In fact, there's a silver lining to the credit crunch. The government is allowing all undergraduates to borrow more money from one of the best federal loan programs, and it has cut the rate on some loans to low-income students. What's more, the turmoil has attracted upstart companies that are helping students make alternative arrangements, such as borrowing from rich relatives. So by shopping around, you should be able to find lenders that offer at least a small discount on modest-size loans.
"Even if you only save 1 percent, on a $5,500 loan, that saves you $55," notes Tim Ranzetta, founder of Student Lending Analytics, a Silicon Valley start-up that searches out the cheapest student loans for colleges.
The first step is the FAFSA form. It's complicated, but it's worth the hassle since it qualifies all students for a Stafford loan. Those with low incomes may also get better deals and, best of all, some free money for college.
This fall, Staffords will charge a maximum rate of 6.8 percent, plus 2 percent in upfront fees (true maximum APR: 7.4 percent). Thanks to emergency legislation passed in the spring, entering freshmen will be able to borrow up to $5,500, sophomores $6,500, and upperclassmen $7,500 through the Stafford program.
Shop locally. The credit crunch and last year's scandals over kickbacks to financial aid offices have sparked a move by some colleges to require all students to take their Stafford loans directly from the federal government, which offers few discounts.
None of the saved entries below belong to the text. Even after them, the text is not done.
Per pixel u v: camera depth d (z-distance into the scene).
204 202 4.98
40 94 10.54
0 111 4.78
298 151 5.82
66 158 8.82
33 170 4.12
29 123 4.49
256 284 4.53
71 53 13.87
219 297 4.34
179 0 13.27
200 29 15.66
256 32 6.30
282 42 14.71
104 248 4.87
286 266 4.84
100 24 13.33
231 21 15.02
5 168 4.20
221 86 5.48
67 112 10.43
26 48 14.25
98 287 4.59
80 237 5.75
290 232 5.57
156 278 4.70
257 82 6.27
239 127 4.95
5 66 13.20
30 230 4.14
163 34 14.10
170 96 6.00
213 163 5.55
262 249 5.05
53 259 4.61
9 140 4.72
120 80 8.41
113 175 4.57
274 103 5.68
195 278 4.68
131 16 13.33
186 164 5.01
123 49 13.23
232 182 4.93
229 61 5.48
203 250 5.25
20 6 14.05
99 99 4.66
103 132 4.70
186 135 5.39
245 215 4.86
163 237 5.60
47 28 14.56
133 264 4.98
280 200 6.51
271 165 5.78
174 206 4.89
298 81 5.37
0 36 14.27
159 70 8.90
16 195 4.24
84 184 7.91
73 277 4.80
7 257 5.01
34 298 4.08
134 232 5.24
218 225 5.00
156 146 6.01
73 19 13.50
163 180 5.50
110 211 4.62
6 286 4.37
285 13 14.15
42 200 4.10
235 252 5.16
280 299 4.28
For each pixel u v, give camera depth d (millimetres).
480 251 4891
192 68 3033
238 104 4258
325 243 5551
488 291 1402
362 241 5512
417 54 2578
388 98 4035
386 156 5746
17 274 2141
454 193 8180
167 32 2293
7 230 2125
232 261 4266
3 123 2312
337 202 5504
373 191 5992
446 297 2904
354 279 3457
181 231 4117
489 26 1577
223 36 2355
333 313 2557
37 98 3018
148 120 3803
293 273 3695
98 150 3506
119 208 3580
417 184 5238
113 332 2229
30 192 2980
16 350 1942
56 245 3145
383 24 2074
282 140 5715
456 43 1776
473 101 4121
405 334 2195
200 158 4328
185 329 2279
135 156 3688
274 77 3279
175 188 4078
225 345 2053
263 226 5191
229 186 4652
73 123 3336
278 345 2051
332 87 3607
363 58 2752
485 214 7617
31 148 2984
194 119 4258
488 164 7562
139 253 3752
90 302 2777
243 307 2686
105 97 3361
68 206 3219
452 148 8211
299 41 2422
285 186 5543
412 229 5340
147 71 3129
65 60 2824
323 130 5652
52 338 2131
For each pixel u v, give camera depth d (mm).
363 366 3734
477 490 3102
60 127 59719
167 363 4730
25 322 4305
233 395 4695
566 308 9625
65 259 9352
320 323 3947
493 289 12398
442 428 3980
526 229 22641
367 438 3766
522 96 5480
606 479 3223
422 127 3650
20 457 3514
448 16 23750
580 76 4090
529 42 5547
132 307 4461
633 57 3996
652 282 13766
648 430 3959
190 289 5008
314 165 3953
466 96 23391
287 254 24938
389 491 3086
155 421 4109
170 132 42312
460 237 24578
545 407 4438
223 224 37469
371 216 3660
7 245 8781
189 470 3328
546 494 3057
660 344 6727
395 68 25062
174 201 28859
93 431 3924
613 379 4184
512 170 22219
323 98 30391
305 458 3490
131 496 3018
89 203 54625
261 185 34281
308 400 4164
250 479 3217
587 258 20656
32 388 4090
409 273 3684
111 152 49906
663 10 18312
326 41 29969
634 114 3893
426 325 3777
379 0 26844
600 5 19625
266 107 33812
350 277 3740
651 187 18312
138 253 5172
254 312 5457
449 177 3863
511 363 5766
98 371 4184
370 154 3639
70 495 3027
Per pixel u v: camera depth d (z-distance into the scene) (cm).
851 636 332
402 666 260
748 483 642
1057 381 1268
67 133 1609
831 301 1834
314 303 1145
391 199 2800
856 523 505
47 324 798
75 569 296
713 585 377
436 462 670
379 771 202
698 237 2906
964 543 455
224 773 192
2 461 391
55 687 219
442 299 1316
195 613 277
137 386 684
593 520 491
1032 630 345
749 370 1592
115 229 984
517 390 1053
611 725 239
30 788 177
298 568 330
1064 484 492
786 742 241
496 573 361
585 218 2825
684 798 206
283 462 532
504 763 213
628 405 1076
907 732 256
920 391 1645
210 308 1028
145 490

But most schools still allow students to shop. Some of the cheapest loans are offered by state-run agencies and nonprofits; the Rhode Island Student Loan Authority, for example, will waive all Stafford fees and knock half a percentage point off loans paid automatically. Most agencies offer deals only to local students; you can check availability at EFC.org. Another search tool, developed by SimpleTuition in partnership with U.S. News, lists some of the cheapest state and national loans. And many school financial aid offices maintain a list of agencies eager to lend to students.
Low-income students can often get better deals. They can qualify for "subsidized" Staffords, which charge no interest while a student is in school and 6 percent after that. Many schools also offer Perkins loans, which charge just 5 percent. Experts recommend that most students stick to the federal programs. They are cheap and can be at least partially forgiven for students who go into low-paying public service jobs. In addition, the limits prevent students from graduating with a crushing debt load.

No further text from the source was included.